**Task requirements**
Copy the lines of the records from the line with "order: Hymenoptera" through the end of the records, including both ends. Leave out the pictures.

BEGIN Task material

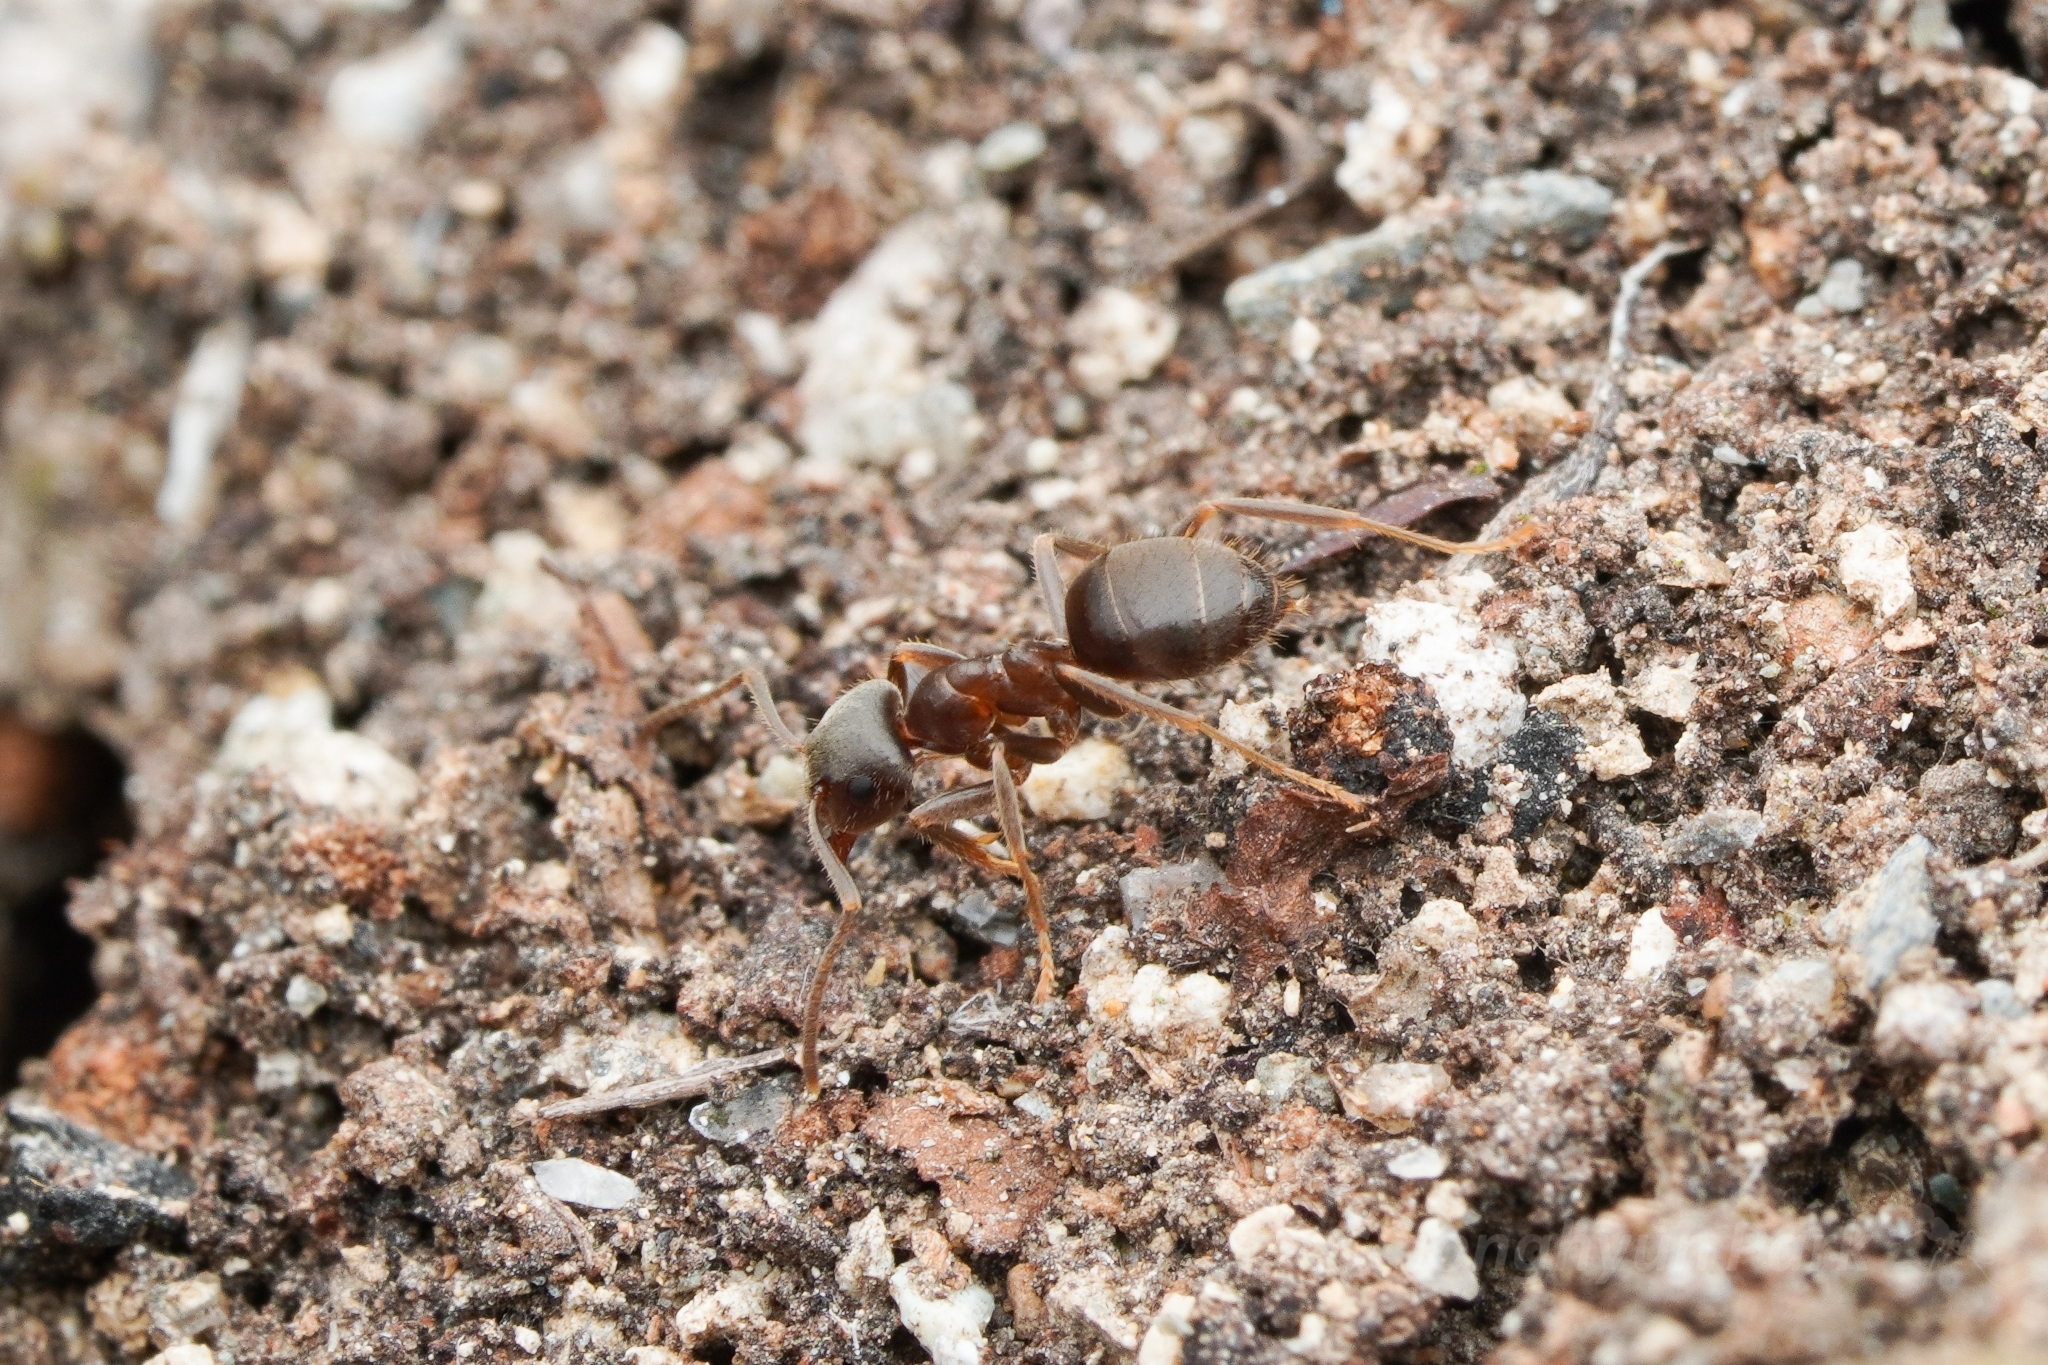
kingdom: Animalia
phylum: Arthropoda
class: Insecta
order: Hymenoptera
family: Formicidae
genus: Lasius
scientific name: Lasius japonicus
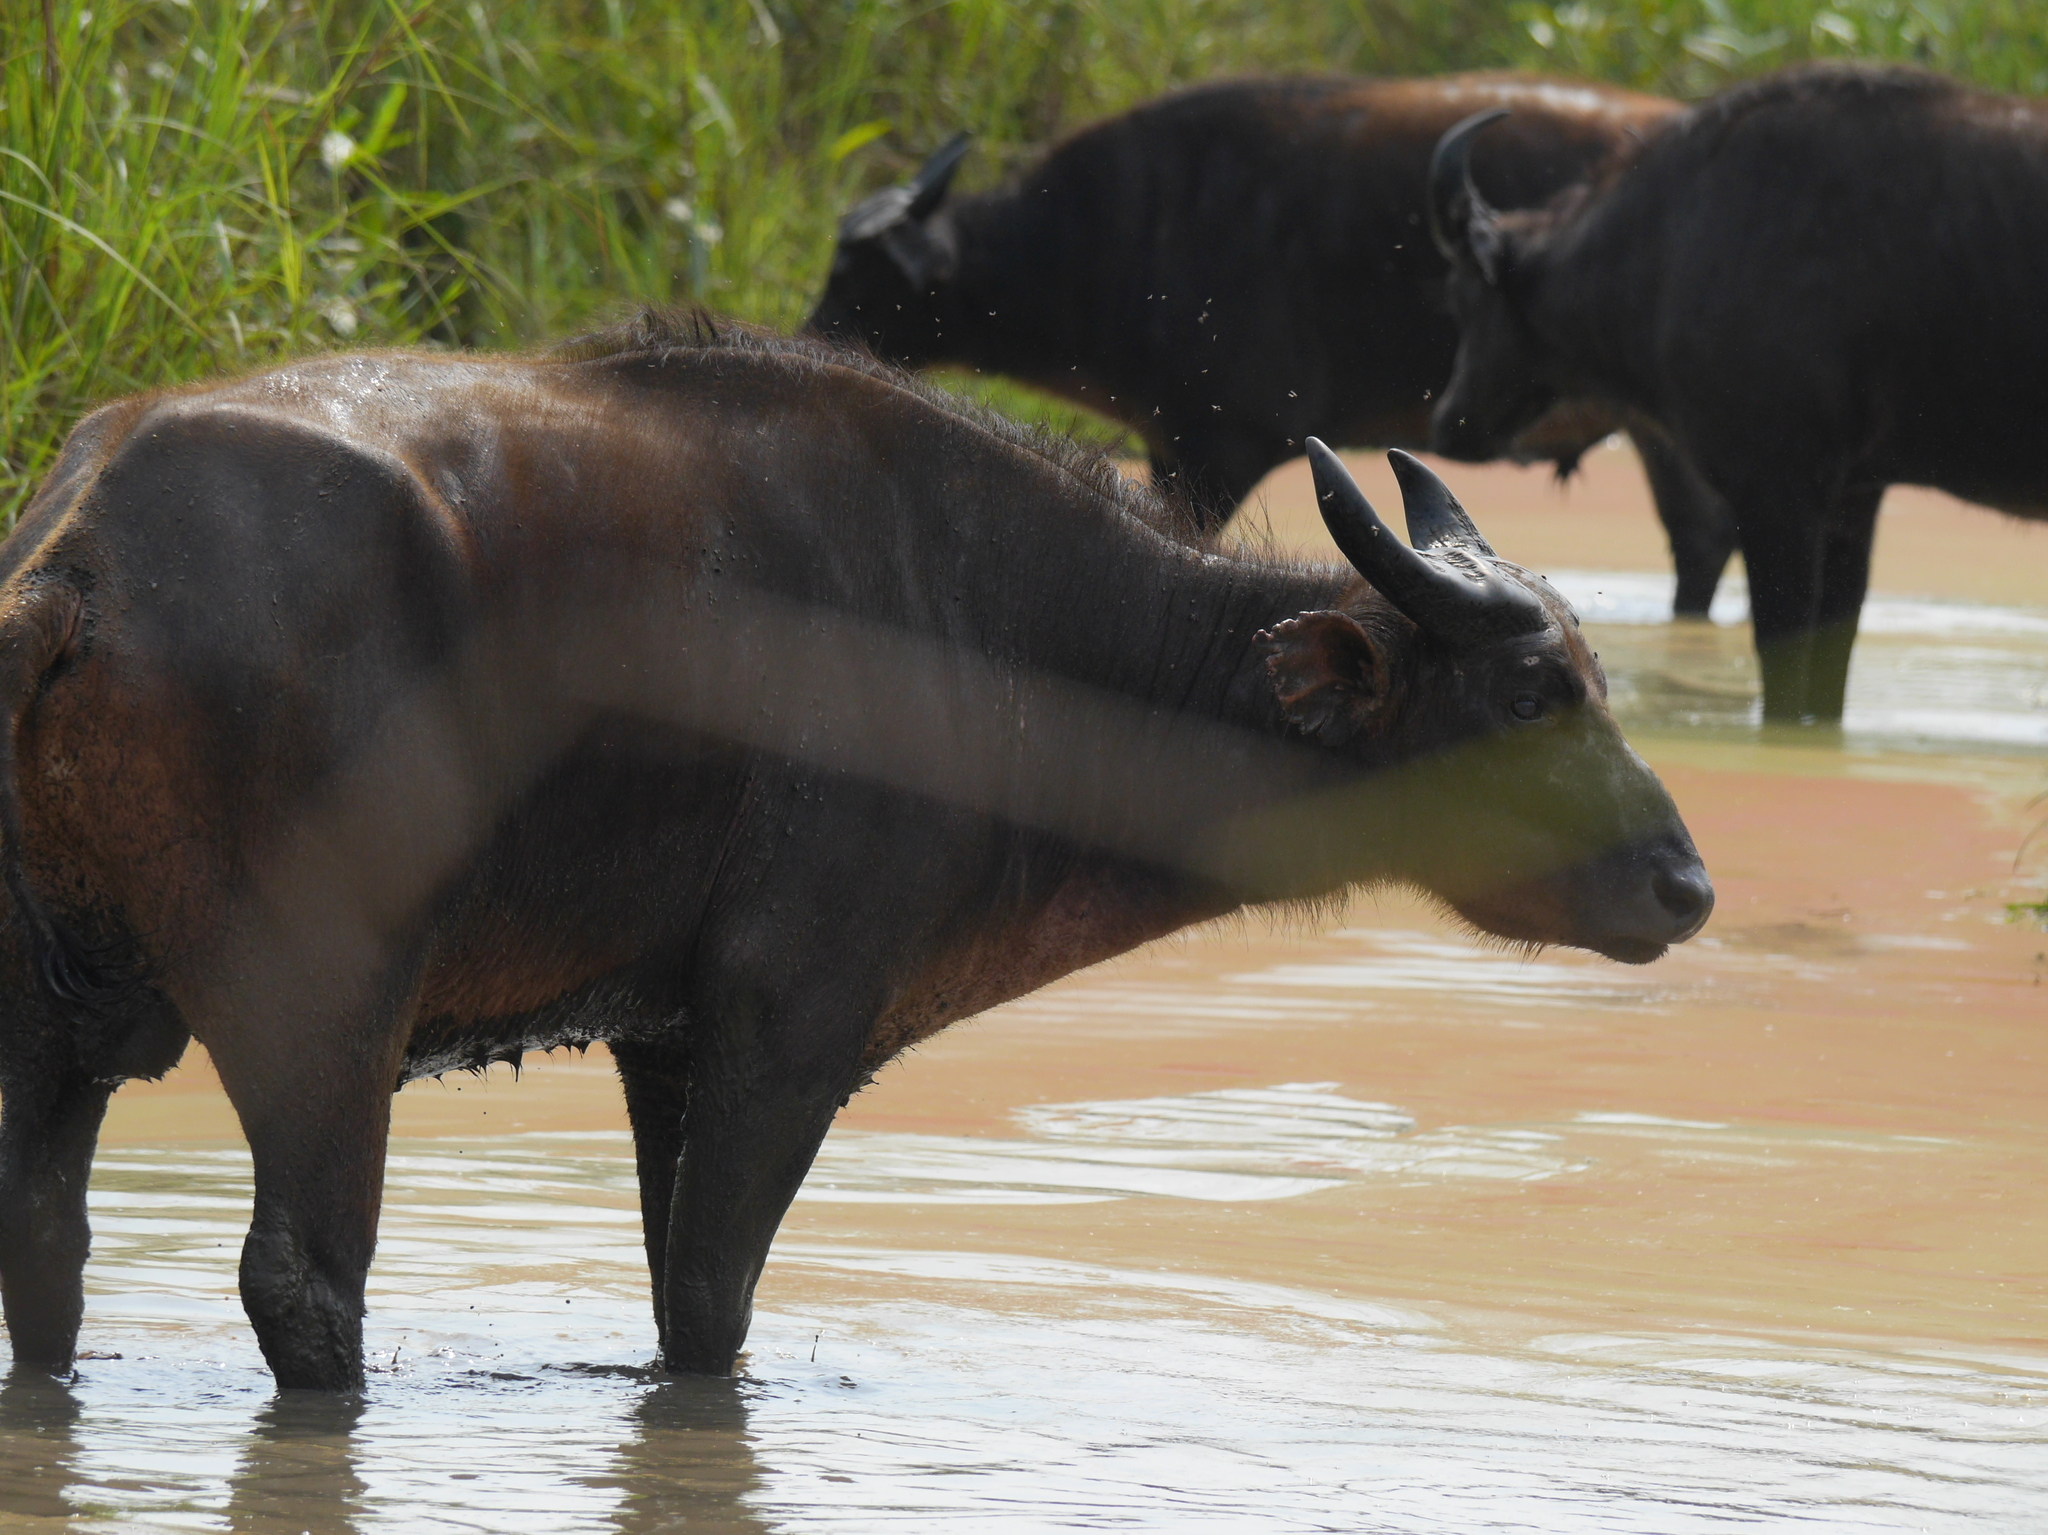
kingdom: Animalia
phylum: Chordata
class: Mammalia
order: Artiodactyla
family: Bovidae
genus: Syncerus
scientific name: Syncerus caffer
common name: African buffalo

END Task material

**Task response**
order: Hymenoptera
family: Formicidae
genus: Lasius
scientific name: Lasius japonicus
kingdom: Animalia
phylum: Chordata
class: Mammalia
order: Artiodactyla
family: Bovidae
genus: Syncerus
scientific name: Syncerus caffer
common name: African buffalo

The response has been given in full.